Der Körper reflektiert die Lage der Nation
Viele Filme in der Reihe «Spotlight» des Berliner Festivals überraschen daher damit, dass sie am menschlichen Körper auch drängende gesellschaftspolitische Fragen verhandeln. Zum Beispiel Behinderung und Lebensraum, Altwerden und Pubertät. Ein Vampirfilm aus dem Libanon reflektiert die Lage der Nation anhand eines Mannes, der sich langsam zum Vampir wandelt
Auf das Thema «Körper» verfielen die beiden Festivalmacher, weil sich in der arabischen Welt der Umgang mit Körperlichkeit im öffentlichen Raum durch die Revolutionen teilweise verändert hat. Nicht zuletzt durch das gemeinsame Demonstrieren von Männern und Frauen auf dem Tahrir-Platz in Kairo. Oder die vielen Tanz-Flashmobs, die es überall in der arabischen Welt gab.
1958 und heute
Im Kurzfilm «Cairography» aus dem Jahr 2012 führt eine Gruppe von Tänzerinnen und Tänzern in Kairo ein Bewegungsexperiment auf öffentlichen Plätzen durch – und löst damit massive Irritationen bei Passanten aus.
Ganz anders im Klassiker «Cairo Station» des ägyptischen Regisseurs Youssef Chahine.

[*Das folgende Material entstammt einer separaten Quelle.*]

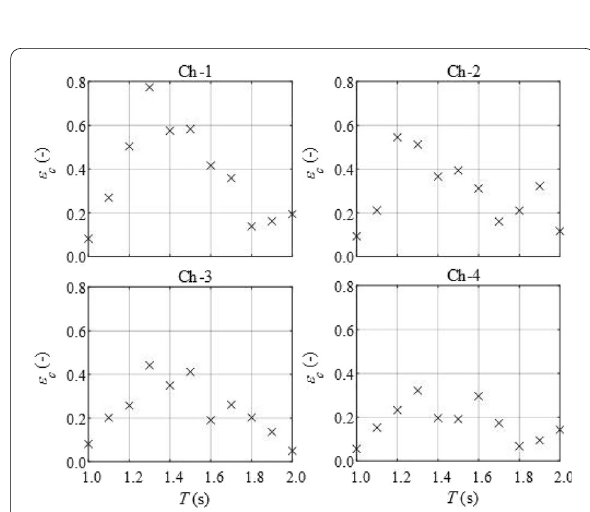
Figure 8 Capture width ratio ( ε c ) for each chamber of the MC-OWC device at a constant wave height H 250 mm and an orifice opening ratio R 2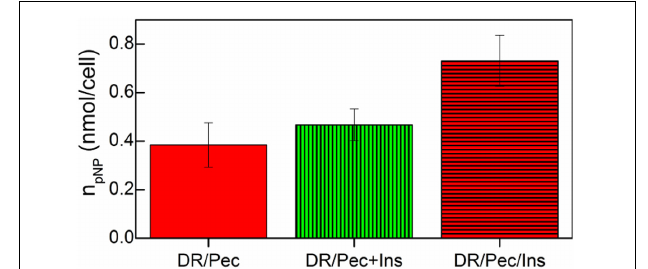
FIGURE 5 | hMSC cultures grown for 24h on reference DR/Pec surfaces (A) and on DR/Pec/Ins surfaces obtained by irradiation of DR/Pec films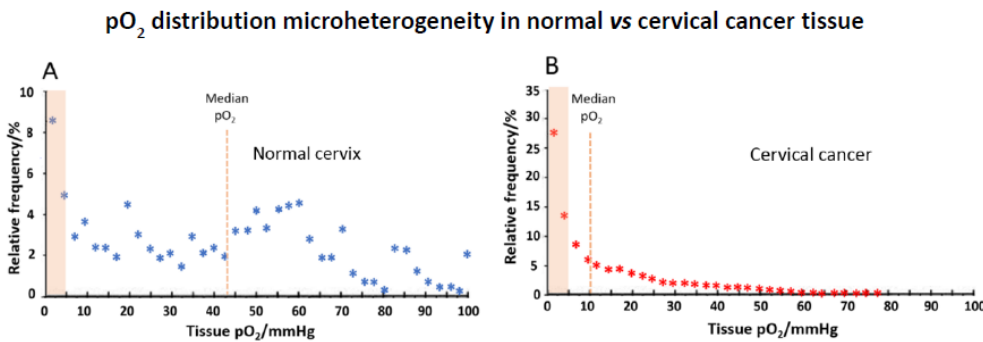
Figure 7. Percentage frequencies of pO 2 measured across ( A ) Normal uterine cervix (seven patients, 432 samples), ( B ) Cervical cancer (150 patients, 13596 samples). Shaded areas highlight percentage prevalence of extreme tissue hypoxia of < 5 mmHg. Each set of data represents combined data points from multiple patient samples. Adapted from [68].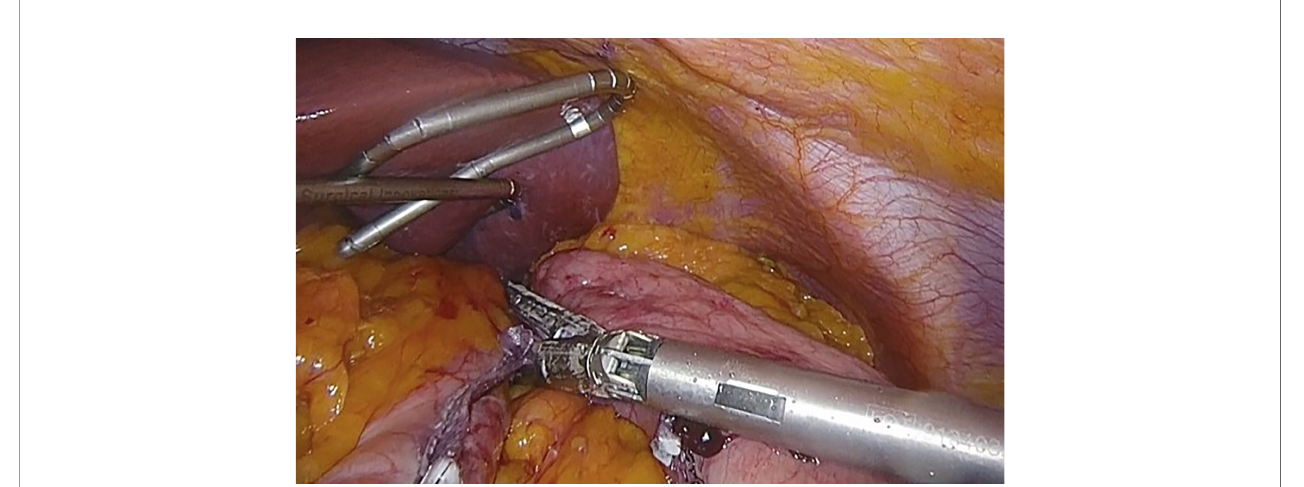
FIGURE 5 | Stapling and sectioning of the gastric curvature using the mechanical endostapler. Taken from the General Surgery and Digestive System Service, Hospital Royo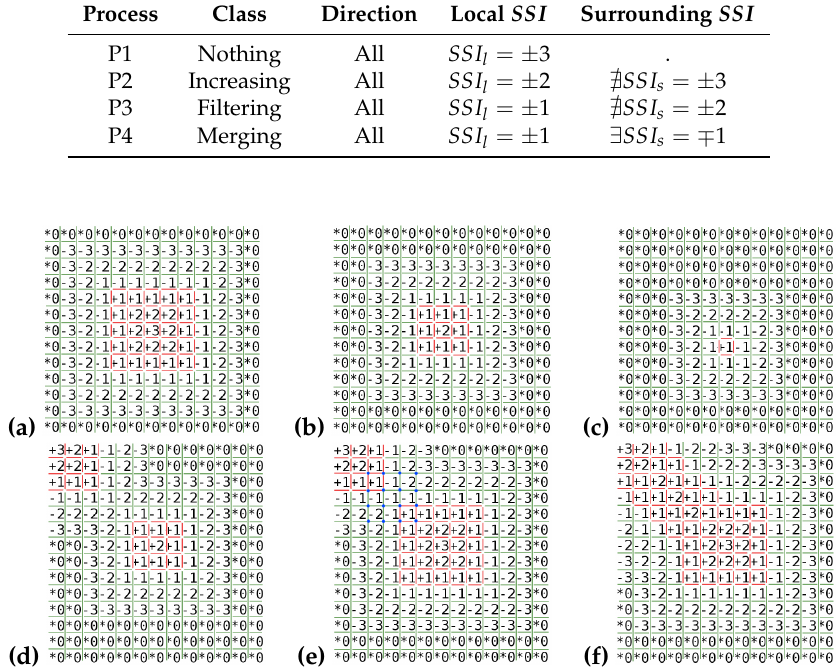
Figure A1. ( a – c ): Situations depending on the Surface State Index ( SSI ) inducing processes on the horizontal obstacle size: ( a ) Nothing ( SSI = 3); ( b ) Increasing ( SSI = 2); ( c ) Filtering ( SSI = 1). ( d – f ): Process combinations on the horizontal obstacle size function of SSI : ( d ) Reference state is two bodies; ( e ) Increasing one; ( f ) Merging the two bodies. The red contours indicate the presence of the obstacle. The green contours indicate the non-presence of the obstaclee. The blue points indicate the region to be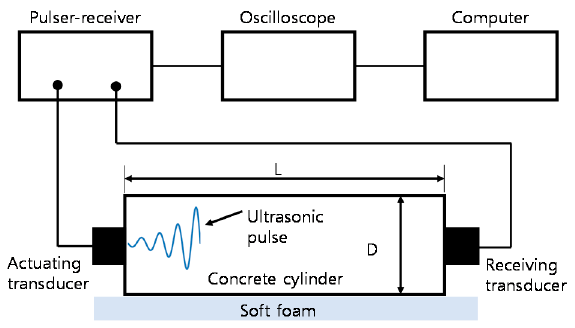
Figure 3. Test setup for ultrasonic pulse velocity measurements.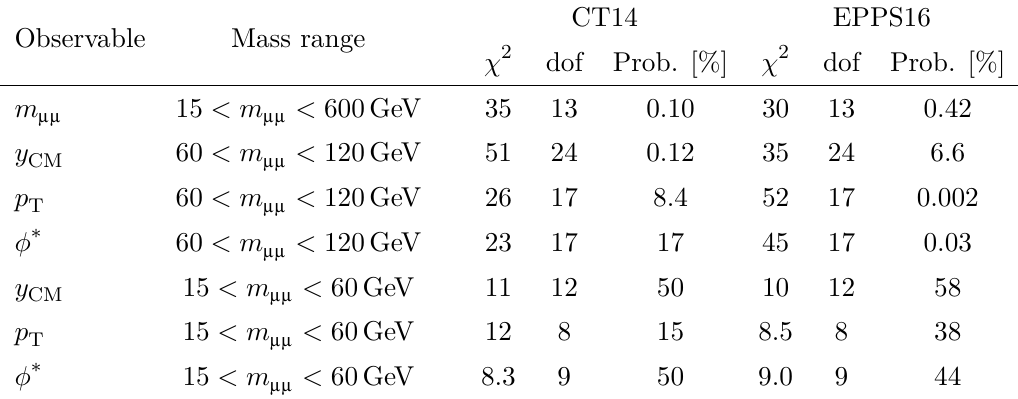
Table 2 . χ 2 values between the data and the powheg predictions and associated probability, from the fiducial cross sections, when experimental and theoretical bin-to-bin correlations are taken into account. The integrated luminosity uncertainty is included in the experimental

Im Film aus dem Jahr 1958 verkauft eine junge Frau auf dem Bahnsteig des Kairoer Hauptbahnhofs Limonade. Als eine Gruppe Musiker anfängt, swingenden Jazz zu spielen, tanzt sie unbefangen mit. «Während es 1958 offensichtlich akzeptabel war, einfach mal ein Tänzchen aufzuführen», erzählt Claudia Jubeh, «führt dies heute zu erheblichen Problemen.»
Credo der Demokratiebewegung
Die Filmkuratorin sieht in diesem Phänomen das Credo der Demokratiebewegung bestätigt, dass die Jahrzehnte der Mubarak-Herrschaft die Gesellschaft weit zurückgeworfen hätten. Das Thema «Körper im öffentlichen Raum» sei nach wie vor akut – nur unter anderen Vorzeichen.

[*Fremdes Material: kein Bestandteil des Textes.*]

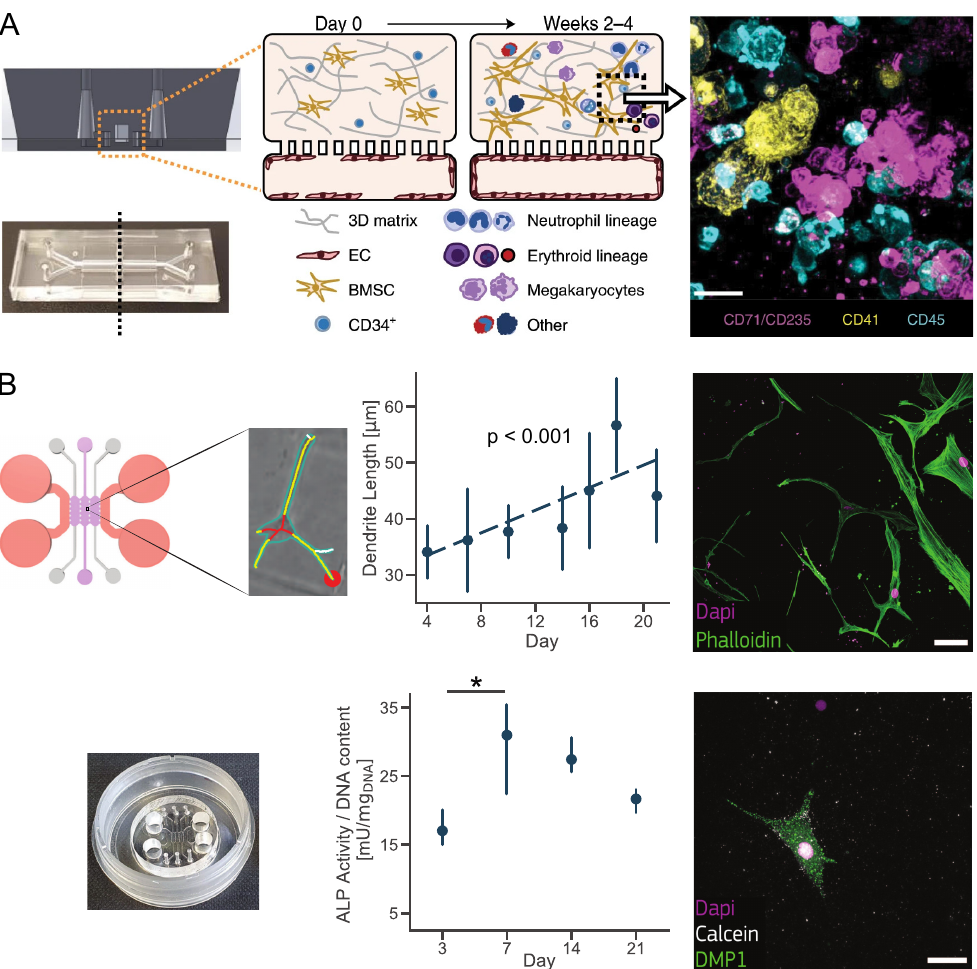
Figure 3. Inducing cell differentiation in hydrogel-based bone-on-chips. ( A ) A vascularized human bone marrow-on-chip was developed with optically clear poly(dimethylsiloxane) channels. In the top channel, hematopoietic stem cells (CD34 + ) were seeded, while endothelial cells (EC) created a vascular lumen in the bottom channel. After 2 weeks of in vitro culture, hematopoietic stem cells differentiated in multiple blood cell types (magenta: erythroid lineage; yellow: megakaryocyte lin- eage; blue: neutrophil and other haematopoietic lineages). Scale bar, 20 µm. Image adapted from [16]. ( B ) Collagen-based bone-on-chip modeling primary human osteoblast differentiation into osteo- cytes. Cells increased primary protrusion length over time and exhibited dendritic morphology after 21 days of culture. Osteogenic differentiation was confirmed by an increasein alkaline phosphatase activity and synthesis of Dental Matrix Protein 1 (DMP1). * represents statistical significance ( p < 0.05). Scale bar, 50 µm. Image adapted from [88]. Images were taken with permission from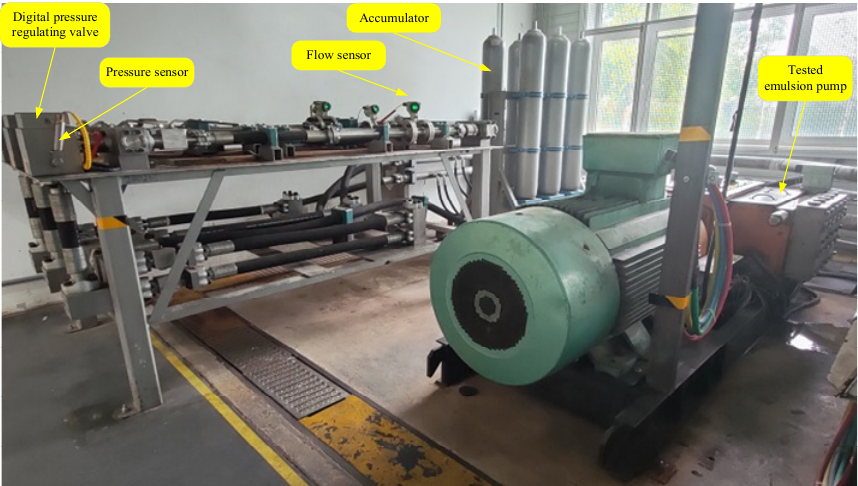
Figure 11. Emulsion pump test platform.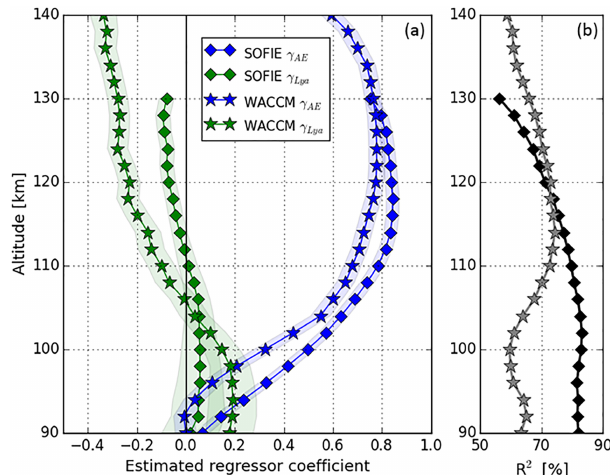
Figure 8. Results of the MLR performed on SOFIE (diamonds) and WACCM (stars) data throughout the lower thermosphere. (a) Esti- mates for the coefficients of geomagnetic activity (blue) and solar radiation (green), which can directly be compared to each other in terms of magnitude. (b) Total variation explained by the model for SOFIE (black) and WACCM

Der Klassiker «Cairo Station», der in der Amtszeit des charismatischen sozialistischen Präsidenten Gamal Abdel Nasser entstand, kritisiert vor allem die Klassenverhältnisse. «Unter welchen schlechten Bedingungen die Ärmeren leben müssen», erklärt Claudia Jubeh, «und welcher Raum ihnen gewährt wird – und damit, welchen Platz sie auch in der Gesellschaft einnehmen».

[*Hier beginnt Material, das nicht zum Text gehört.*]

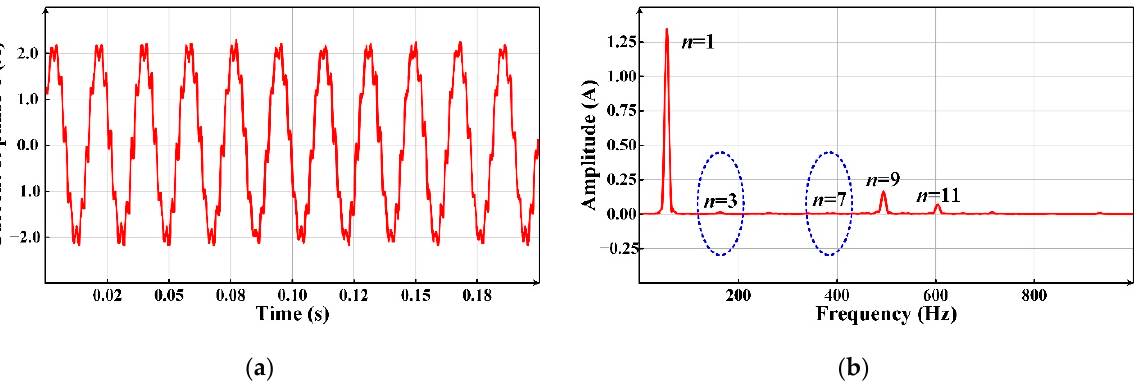
Figure 12. Harmonic current suppression results with fundamental currents, third harmonic cur- rent and seventh harmonic current: ( a ) phase-1 current; ( b ) DFT results. Table 3. Harmonic current suppression results.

Individuelle Ausdrucksfreiheit
Bei «Cairography» von 2012 geht es um die individuelle Ausdrucksfreiheit und das Thema sexuelle Belästigung, die seit dem Umbruch in Ägypten stark zugenommen hat. «Für Frauen gilt der öffentliche Raum nur als Durchgangsraum», meint Festivalmacher Fadi Abdulnur, «sich länger dort aufzuhalten, ist nach wie vor ein Tabu.»